Иванова дослушала меня до конца и лишь потом закурила.
— А как я могла знать планы жертвы? — спросила она, пыхая сигаретой. — Вера ночует то дома, то у родителей…
— Верочка появляется у родителей только тогда, когда буянит пьяный отец, и мать просит ее участия. Поскольку происходит это достаточно часто, и они видятся не редко. Для удовлетворения родственных потребностей общения им вполне хватает.
— Но у нее же любовник. Я не могла знать о его планах и перемещениях. У любовников есть свойство: появляться внезапно.
Я ждала, я ждала когда она проболтается. Честно сказать, не думала, что произойдет это так быстро.
— Любовник! — торжествующе воскликнула я. — Именно любовник, о котором ты знать не могла. Я сообщила тебе о нем значительно позже, когда Верочка уже больше суток была мертва. Откуда же ты знаешь о любовнике?
— Да от тебя же и знаю, — ответила Иванова, не разделяя моего торжества и сбивая пепел на ковер. — Знаю теперь, а если бы замыслила убийство, знала бы значительно раньше. Уж выяснила бы все о своей жертве и не поперлась бы ночью убивать, когда есть высокая вероятность застать ее в постели с любовником.
— Поздравляю! Вот ты и призналась! Ты точно знала, что любовник в отъезде, потому что прекрасно знакома с ним. Знала и то, что Верочка дома одна. Более того, она ждала тебя, потому что и с ней ты прекрасно знакома. Наверняка ты заранее договорилась о встрече. Вам предстоял важный разговор, именно поэтому ребенок оказался у Зинки. Ты пришла, убила и вернулась на дачу.
— Да как вернулась? На попутке? Ночью? Ты отвела мне на дорогу полтора часа. На чем, по-твоему, я ехала? На палочке верхом?
— На автомобиле Сергея, Катькиного соседа и поклонника моего таланта, — гордо сообщила я, жадно поедая глазами Иванову.
Я долго готовила эту мину, до времени нарочно не раскрывала всех карт и теперь с наслаждением наблюдала за плодами своей деятельности. Иванова выкатила глаза, распахнула рот и пошла багровыми пятнами. Однако, торжество мое длилось недолго. Секундой позже я вынуждена была расстроиться, потому что оказалось — пятна Ивановой относились исключительно к моему таланту. На сообщение о соседе Сергее она и ухом не повела.
— Таланта? — завопила она. — Я не ослышалась? Ты это слово произнесла?
— Вроде да, — промямлила я.
— Ха! Таланта! Да когда мой кот Мурзик возвращается домой с грязными лапами, он оставляет на паркете следы, более достойные называться прозой, чем то, во что пачкаешь ты бумагу. Ха! Талантом! Да телега в распутицу пишет колесами по колее интересней, чем ты в своем самом талантливом романе. Ха! Талант! Да это слово в приложении к тебе звучит похабней любого мата! Талант! Нет! Я не могу! У нее оказывается талант! Уму не постижимо!

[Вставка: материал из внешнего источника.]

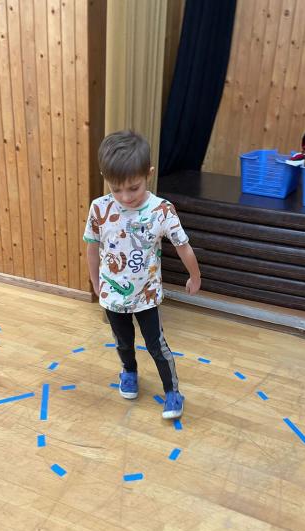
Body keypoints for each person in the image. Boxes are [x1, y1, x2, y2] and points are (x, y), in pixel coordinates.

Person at [84, 130, 201, 419]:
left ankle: (172, 391)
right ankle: (129, 372)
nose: (126, 197)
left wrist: (195, 276)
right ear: (106, 179)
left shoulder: (161, 210)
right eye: (117, 189)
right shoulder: (99, 208)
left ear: (148, 174)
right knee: (122, 342)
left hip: (146, 296)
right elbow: (91, 247)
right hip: (113, 296)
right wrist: (95, 281)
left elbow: (183, 246)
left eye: (133, 188)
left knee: (156, 346)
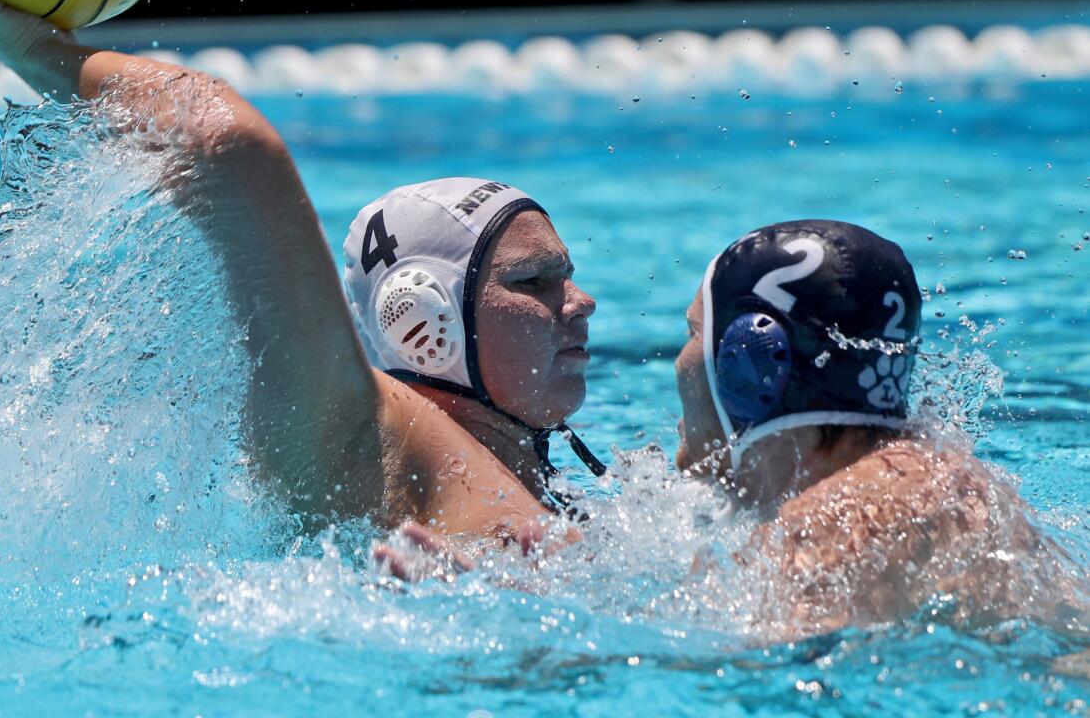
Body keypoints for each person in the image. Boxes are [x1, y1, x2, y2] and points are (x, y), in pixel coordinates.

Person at [0, 0, 601, 541]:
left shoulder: (543, 477)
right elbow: (227, 146)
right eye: (533, 281)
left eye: (564, 276)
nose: (580, 302)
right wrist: (33, 49)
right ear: (423, 319)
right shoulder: (356, 438)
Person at [391, 220, 1082, 635]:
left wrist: (515, 631)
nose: (677, 361)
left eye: (693, 333)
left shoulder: (839, 518)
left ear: (753, 362)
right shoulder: (929, 482)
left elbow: (760, 683)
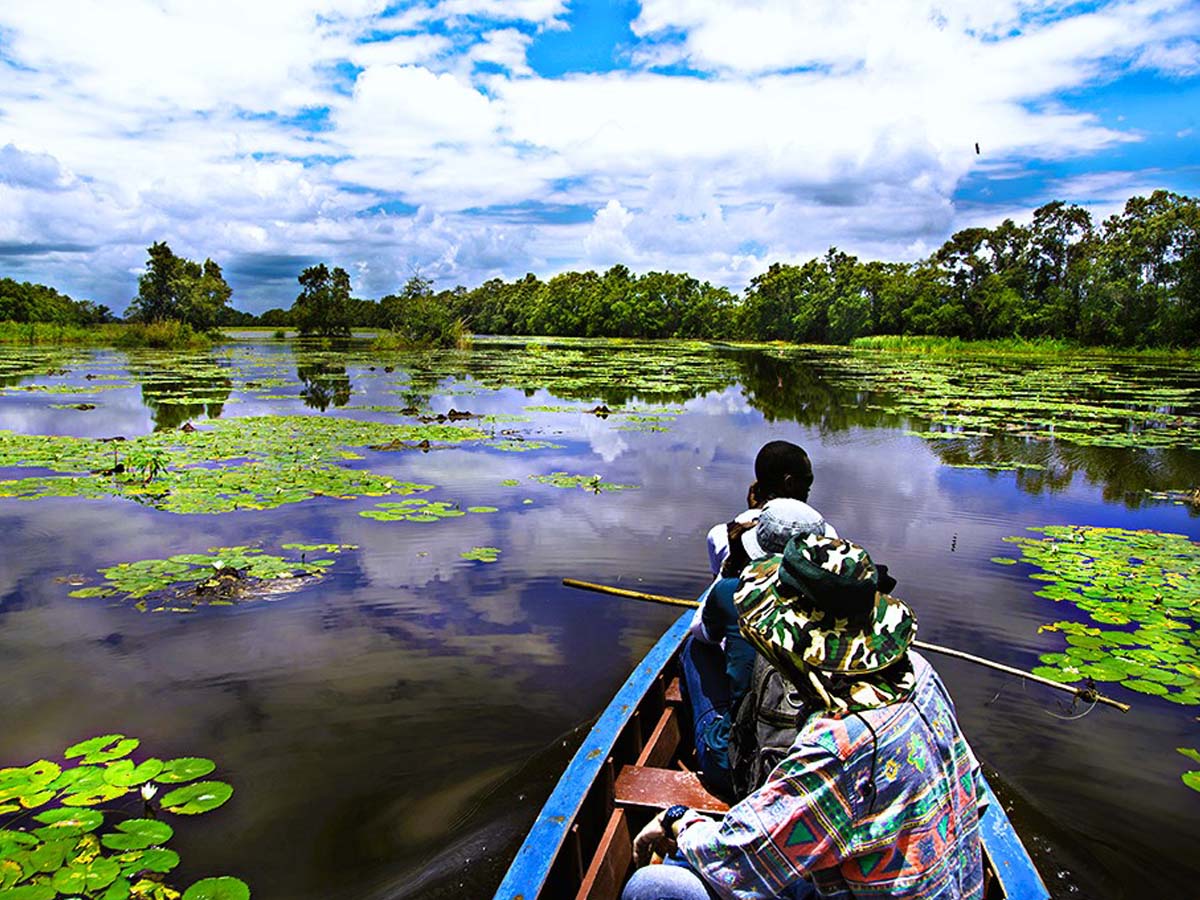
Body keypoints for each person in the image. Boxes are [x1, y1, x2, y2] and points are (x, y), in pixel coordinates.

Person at [624, 533, 986, 900]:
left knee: (654, 887)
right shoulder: (921, 672)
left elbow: (735, 861)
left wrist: (677, 822)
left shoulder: (840, 747)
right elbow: (976, 791)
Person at [679, 497, 833, 800]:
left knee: (693, 651)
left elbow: (703, 635)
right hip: (819, 768)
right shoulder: (842, 608)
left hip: (736, 769)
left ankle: (701, 734)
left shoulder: (731, 591)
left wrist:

Иванову вынесло из кресла и закрутило по комнате. Признаться, я струхнула, потому что в ярости такой еще не видела ее. А я-то думала, что она не читала моих книг. Но что же я там такого понаписала? Надо бы прочитать, когда приеду домой.
Мысль эта вернула мне смелость, и я мигом осадила Иванову, сказав:
— Не мечись, не вопи и зубы мне не заговаривай, а лучше отвечай: куда возил тебя Сергей той ночью в два часа? Он высадил тебя в том же районе, в котором жила Верочка, в двух шагах от ее дома. Ждал не долго и в шесть часов привез обратно на дачу.